Я могу пережить это, его отвержение и его полное замыкание. Чего я не могу пережить, так это надежды, которые были у меня в ту ночь, чувства, что у меня наконец-то появилась цель.
Всю свою жизнь я боролась с этим, с поиском места и кого-то, кому я могла бы обнажиться.
Ксандер дал мне это. Он увидел меня, и в отличие от того, чего я всегда боялась, он не испытывал ненависти к, увиденному.
Но потом он выдернул ковер у меня из-под ног.
Найти место, которому ты принадлежишь, просто чтобы понять, что ты никогда не принадлежал, похоже на предательство. Возможно, это худший вид предательства.
Возможно, в тот день, когда я бросила его в лесу, Ксандер тоже почувствовал себя преданным, и именно поэтому с тех пор мстит.
Я понимаю — я все равно думаю, что могу.

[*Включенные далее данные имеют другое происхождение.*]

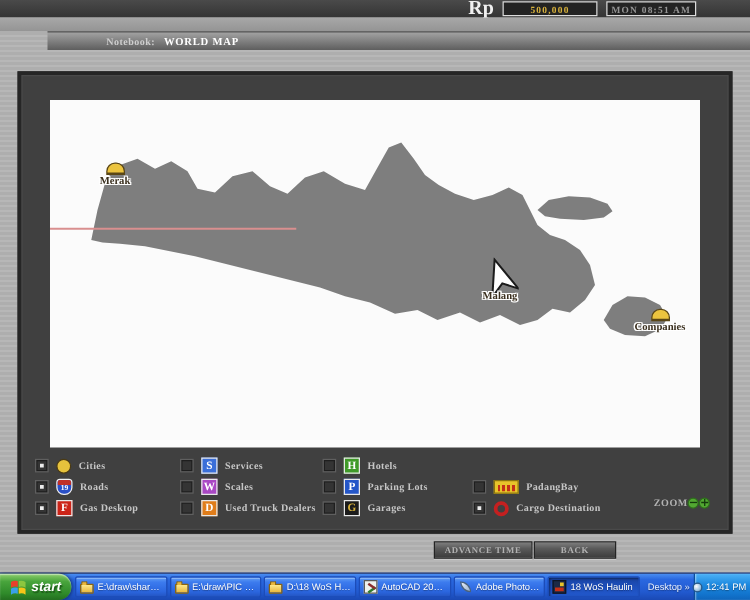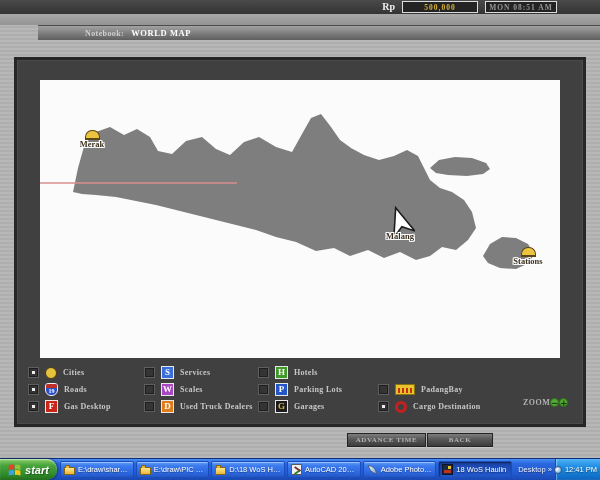--- a/index.html
+++ b/index.html
@@ -9,7 +9,7 @@
   
   .topbar{position:absolute;left:0;top:0;width:600px;height:14px;background:linear-gradient(#4a4a4a,#343434);
     display:flex;align-items:center;justify-content:flex-end;padding-right:43px;box-sizing:border-box;gap:7px;}
-  .rp{color:#f0f0f0;font-weight:bold;font-size:10px;line-height:10px;}
+  .rp{color:#f0f0f0;font-weight:bold;font-size:16px;line-height:10px;}
   .statbox{height:10px;border:1px solid #dcdcdc;background:#232323;display:flex;align-items:center;justify-content:center;
     font-weight:bold;font-size:7.5px;letter-spacing:1px;}
   .moneybox{width:74px;color:#d8b23c;text-align:center;}

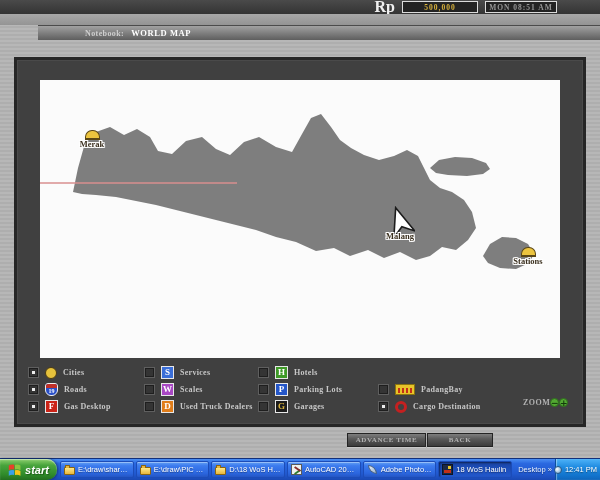--- a/index.html
+++ b/index.html
@@ -144,7 +144,7 @@
 
       <div class="city" style="left:462px;top:167px;width:52px">
         <span class="dome"></span>
-        <span class="city-label">Stations</span>
+        <span class="city-label">Companies</span>
       </div>
     </div>
 

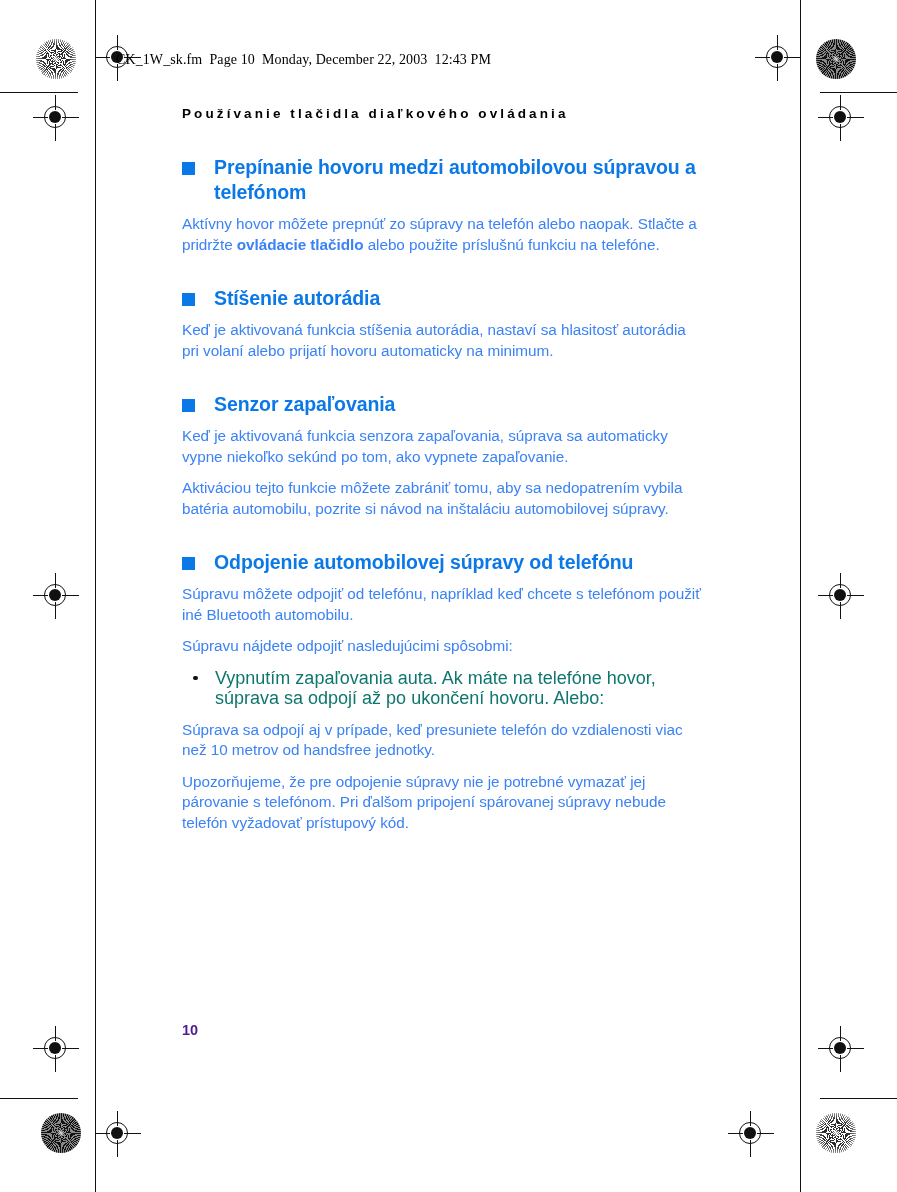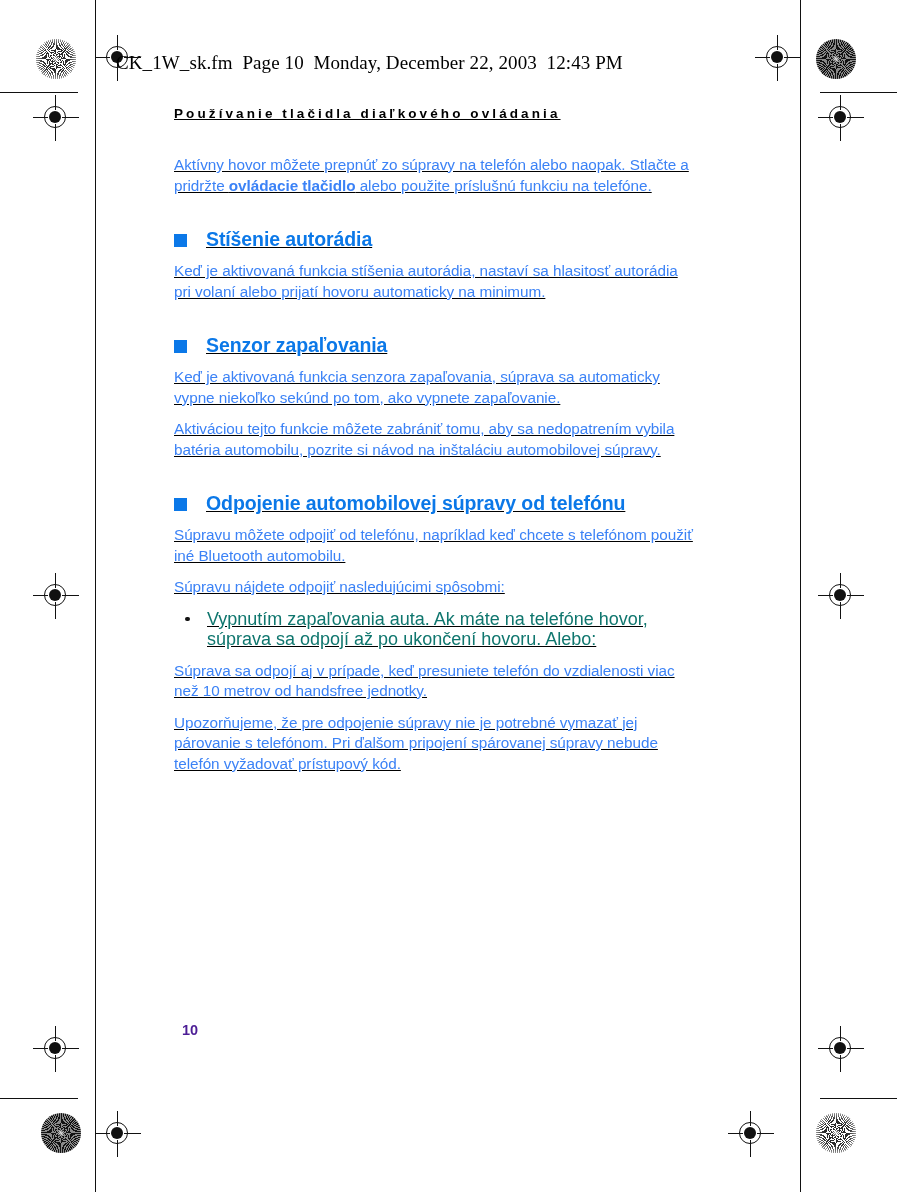--- a/index.html
+++ b/index.html
@@ -110,7 +110,7 @@
     left: 116px;
     top: 52px;
     font-family: "Liberation Serif", serif;
-    font-size: 19px;
+    font-size: 14px;
     color: #000;
     white-space: pre;
     letter-spacing: 0.1px;

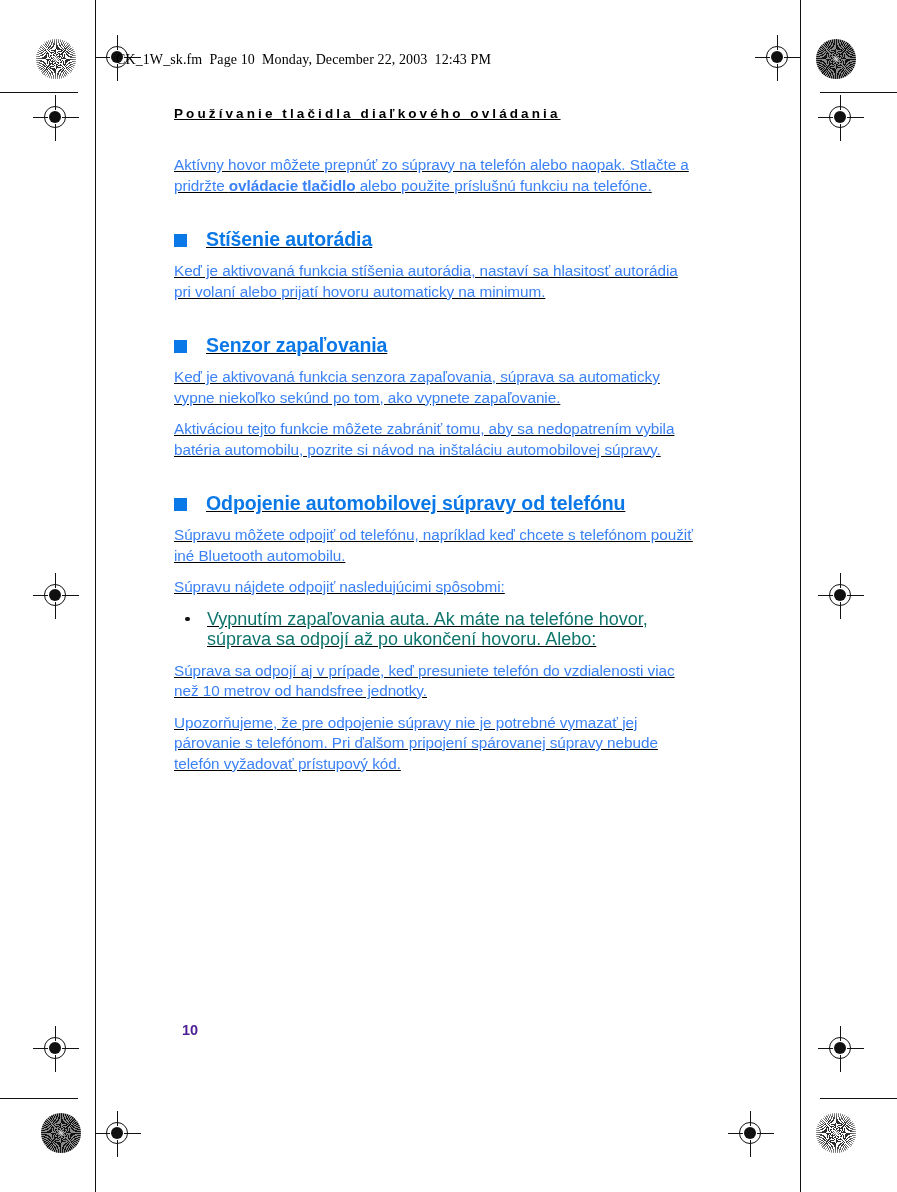--- a/index.html
+++ b/index.html
@@ -119,10 +119,9 @@
   
   .content {
     position: absolute;
-    left: 174px;
+    left: 182px;
     top: 106px;
     width: 520px;
-    text-decoration: underline;
   }
 
   .running-head {

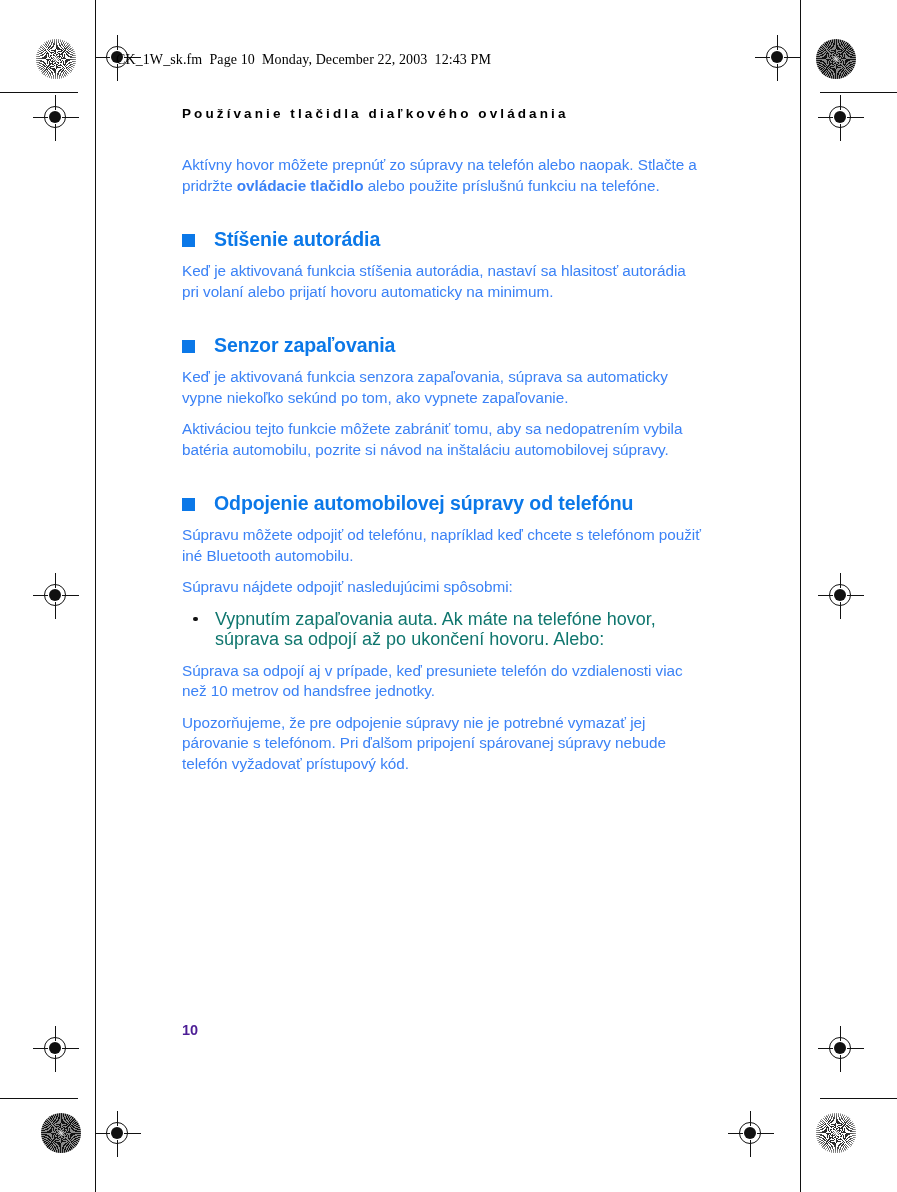--- a/index.html
+++ b/index.html
@@ -303,6 +303,10 @@
     <div class="running-head">Používanie tlačidla diaľkového ovládania</div>
 
     <div class="section">
+      <h2 class="sec-title">
+        <span class="bullet-sq"></span>
+        <span>Prepínanie hovoru medzi automobilovou súpravou a telefónom</span>
+      </h2>
       <p class="body"><span>Aktívny hovor môžete prepnúť zo súpravy na telefón alebo naopak. Stlačte a pridržte </span><b>ovládacie tlačidlo</b><span> alebo použite príslušnú funkciu na telefóne.</span></p>
     </div>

Я просто не могу притворяться, что это не влияет на меня или что я могу быть сильной.
На что вообще похоже быть сильной?
Это просыпаться по утрам и не смотреть на острое лезвие, которое я украла из кухни Мари? Улыбаться, общаясь с папой по FaceTime, хотя мне хочется крикнуть ему, чтобы он вернулся? Заставлять себя смотреть в зеркало, чтобы сделать макияж?
Или, возможно, смотреть в глаза своему рыцарю, а видеть незнакомца, смотрящего на меня в ответ.
Когда-то давным-давно он был моим. Сейчас он, что угодно, но не мой.
Туман становится гуще с каждым вдохом, обволакивая, как петля.
Впервые в жизни у меня нет ни сил, ни желания бороться с этим.
Мне абсолютно нечего терять, и мне есть от чего страдать.
— Какого черта, Кимберли? — мамин голос звучит как сигнал тревоги, прежде чем ее тень падает на меня в ванной.
Как маленький ребенок со сломанными крыльями, я подползаю, сажусь и смотрю на нее. Понятия не имею, как выгляжу. На мне пижама, а волосы собраны в беспорядочный пучок. Сегодня утром я нанесла тушь, чтобы ее можно было размазать по всему лицу. Я не стала проверять, потому что при мысли о том, что я увижу своё лицо, мне захочется все испортить.
Мама, однако, в своих дизайнерских брюках с рубашкой цвета хаки и туфлями на каблуках. Ее густые каштановые волосы элегантны и красиво завиты.
— Привет, мам, — бормочу я, затем прикрываю рот рукой.
Я пьянее, чем предполагала. Ой.
— Ты пила? — она качает головой и указывает на контейнеры с едой, полупустые пачки: — И что это за нездоровая пища? Что я говорила о похудении, Кимберли?
— Прости. — мой подбородок дрожит. — Мне жаль, что я тебя разочаровала, мам. Мне жаль, что тебе приходится торчать с кем-то вроде меня.
С каждым словом, слетающим с моих губ, слезы текут по щекам. Но это не только слезы. Они все, что я чувствовала с тех пор, как была ребенком.
Каждый раз, когда мама появляется на виду, я чувствую себя такой маленькой; я неправильно одеваюсь, неправильно дышу, неправильно веду себя.
Я существую неправильно.
— Если тебе жаль, исправь это. — она смотрит на меня свысока. — Будь достойна быть моей дочерью хоть раз в своей бесполезной жизни.
Я отчаянно киваю.
— Я все исправлю.
Она еще раз оглядывается, и ее губы сжимаются в тонкую линию, в отвращении, в разочаровании.
Мама не видит ни меня, ни шрама на виду, так как моя пижама с короткими рукавами. Она не видит слез, собирающихся в глазах, или криков, скрывающихся за этими слезами.
Она видит беспорядок, в котором застряла. Она видит кого-то, кто может разрушить ее имидж.